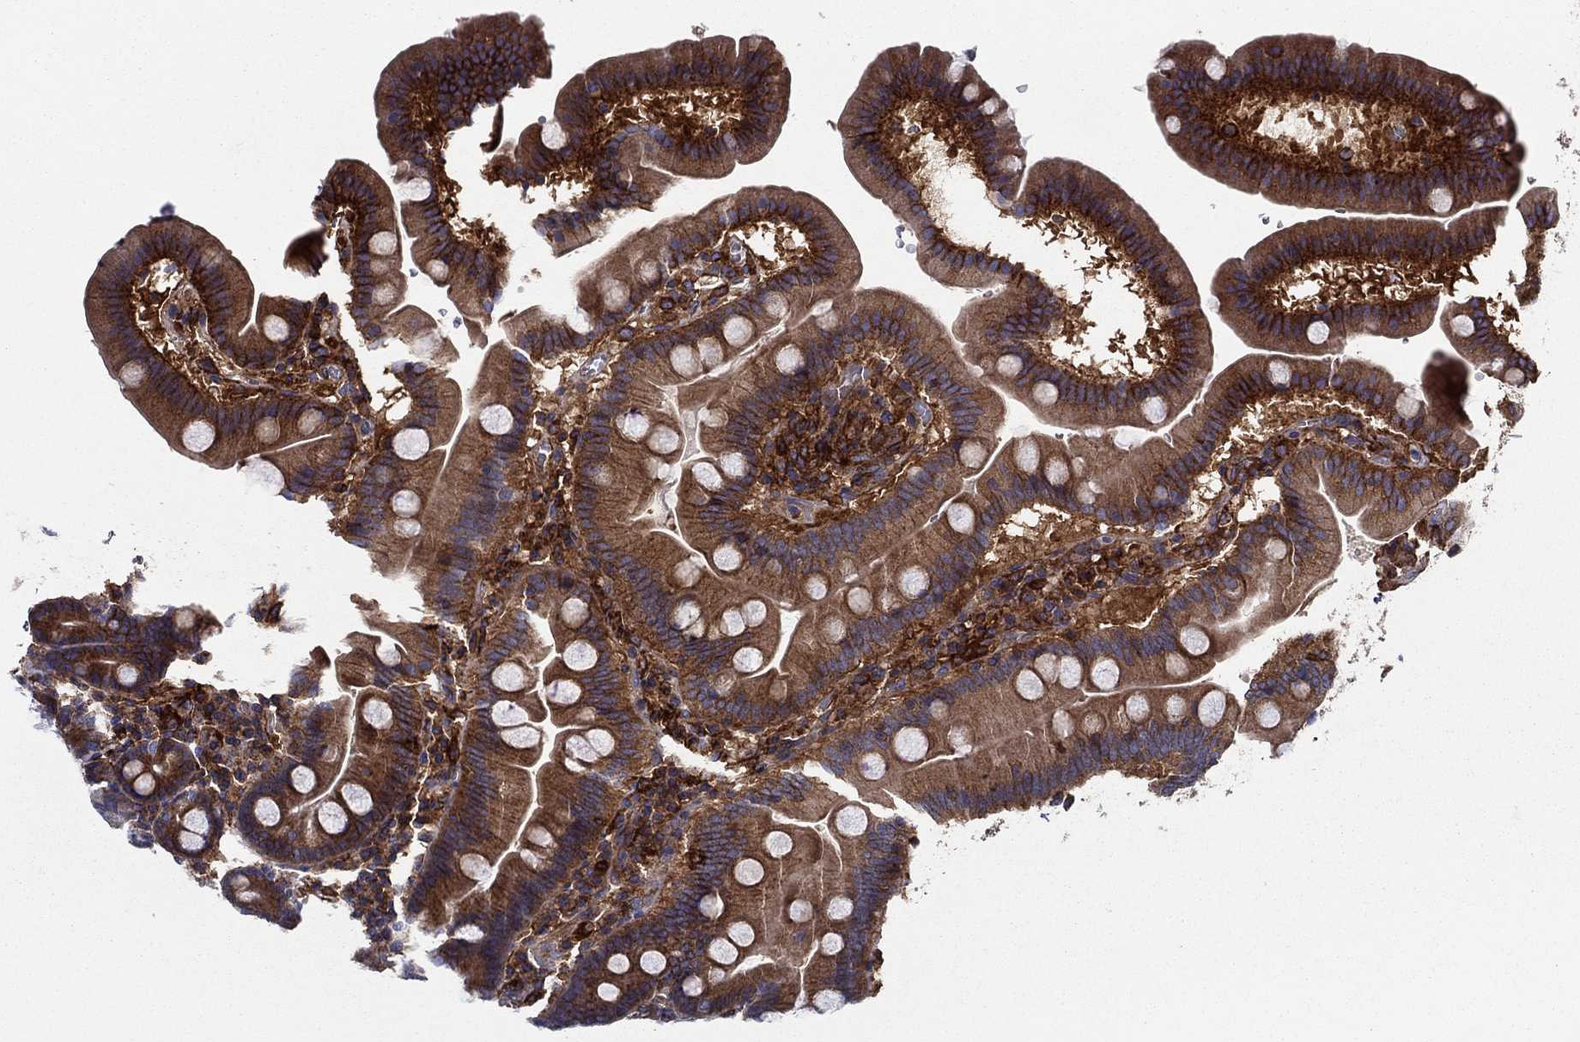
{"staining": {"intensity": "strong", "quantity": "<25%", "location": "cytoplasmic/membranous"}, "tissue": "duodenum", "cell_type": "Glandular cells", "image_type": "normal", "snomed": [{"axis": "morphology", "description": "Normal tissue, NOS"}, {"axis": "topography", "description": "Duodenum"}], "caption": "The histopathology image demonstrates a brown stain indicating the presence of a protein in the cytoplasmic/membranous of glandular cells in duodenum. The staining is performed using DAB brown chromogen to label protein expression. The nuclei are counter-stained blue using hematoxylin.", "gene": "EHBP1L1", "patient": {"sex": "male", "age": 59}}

==

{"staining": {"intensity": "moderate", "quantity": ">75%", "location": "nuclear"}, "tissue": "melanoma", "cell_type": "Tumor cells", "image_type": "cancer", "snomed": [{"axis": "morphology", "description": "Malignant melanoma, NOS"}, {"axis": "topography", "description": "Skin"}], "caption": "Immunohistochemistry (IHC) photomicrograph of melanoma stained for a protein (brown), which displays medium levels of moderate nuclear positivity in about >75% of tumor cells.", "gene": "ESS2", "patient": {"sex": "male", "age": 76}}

...

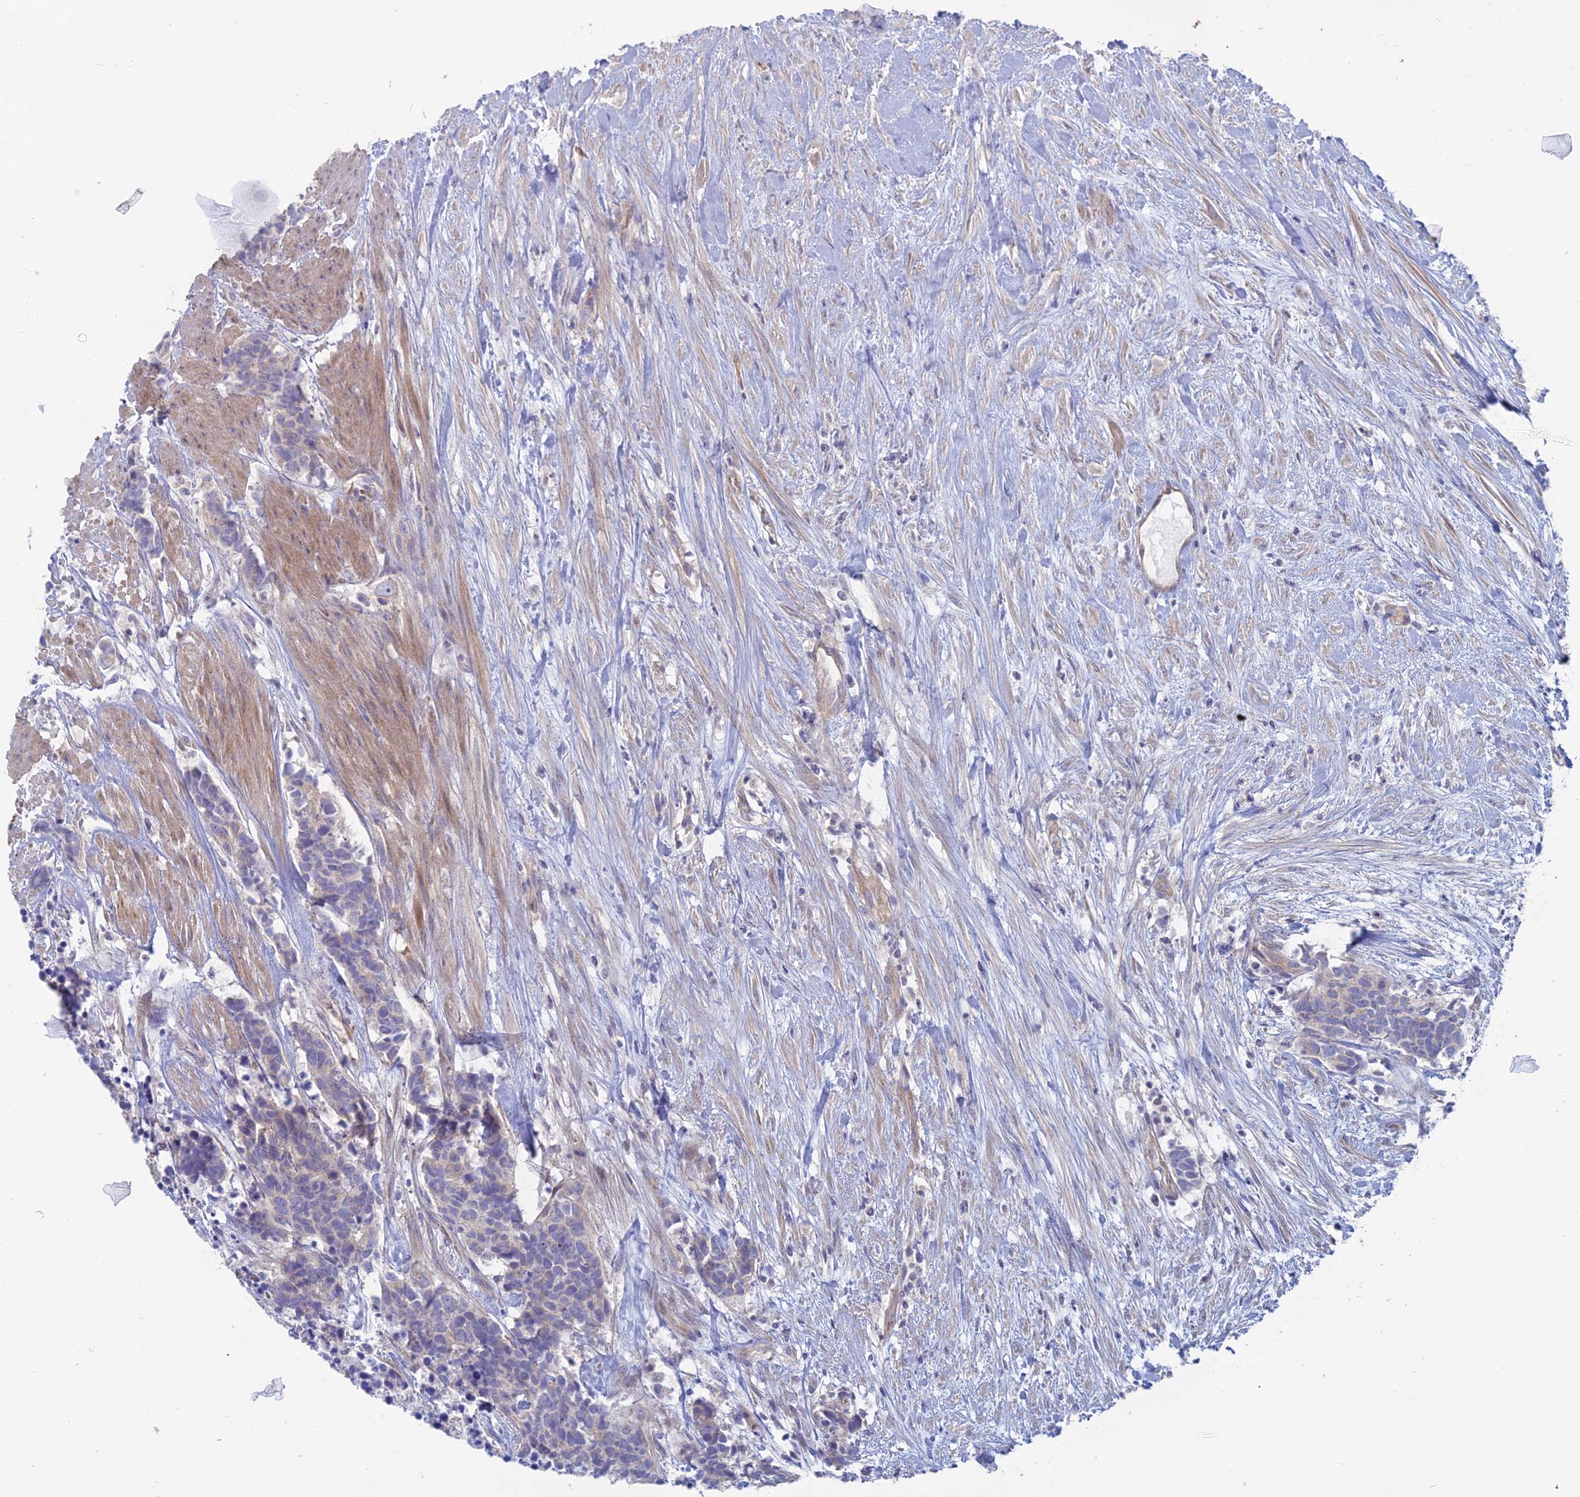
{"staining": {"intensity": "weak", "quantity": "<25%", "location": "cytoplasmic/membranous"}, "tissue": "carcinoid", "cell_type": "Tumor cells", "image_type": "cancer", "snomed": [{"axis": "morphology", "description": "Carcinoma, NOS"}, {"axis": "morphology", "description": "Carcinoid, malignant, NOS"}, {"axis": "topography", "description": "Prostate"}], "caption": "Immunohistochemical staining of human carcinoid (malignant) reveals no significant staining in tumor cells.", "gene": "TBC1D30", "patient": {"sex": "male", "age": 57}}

▸ **What you should do**
All lines above in which the word "cancer" occurs should be identified and copied.

▸ **Answer to the problem**
{"staining": {"intensity": "moderate", "quantity": ">75%", "location": "nuclear"}, "tissue": "melanoma", "cell_type": "Tumor cells", "image_type": "cancer", "snomed": [{"axis": "morphology", "description": "Malignant melanoma, NOS"}, {"axis": "topography", "description": "Skin"}], "caption": "Immunohistochemistry (IHC) photomicrograph of melanoma stained for a protein (brown), which displays medium levels of moderate nuclear positivity in about >75% of tumor cells.", "gene": "ESS2", "patient": {"sex": "male", "age": 76}}
{"staining": {"intensity": "weak", "quantity": "<25%", "location": "cytoplasmic/membranous"}, "tissue": "carcinoid", "cell_type": "Tumor cells", "image_type": "cancer", "snomed": [{"axis": "morphology", "description": "Carcinoma, NOS"}, {"axis": "morphology", "description": "Carcinoid, malignant, NOS"}, {"axis": "topography", "description": "Prostate"}], "caption": "Immunohistochemical staining of human carcinoid (malignant) reveals no significant staining in tumor cells.", "gene": "TBC1D30", "patient": {"sex": "male", "age": 57}}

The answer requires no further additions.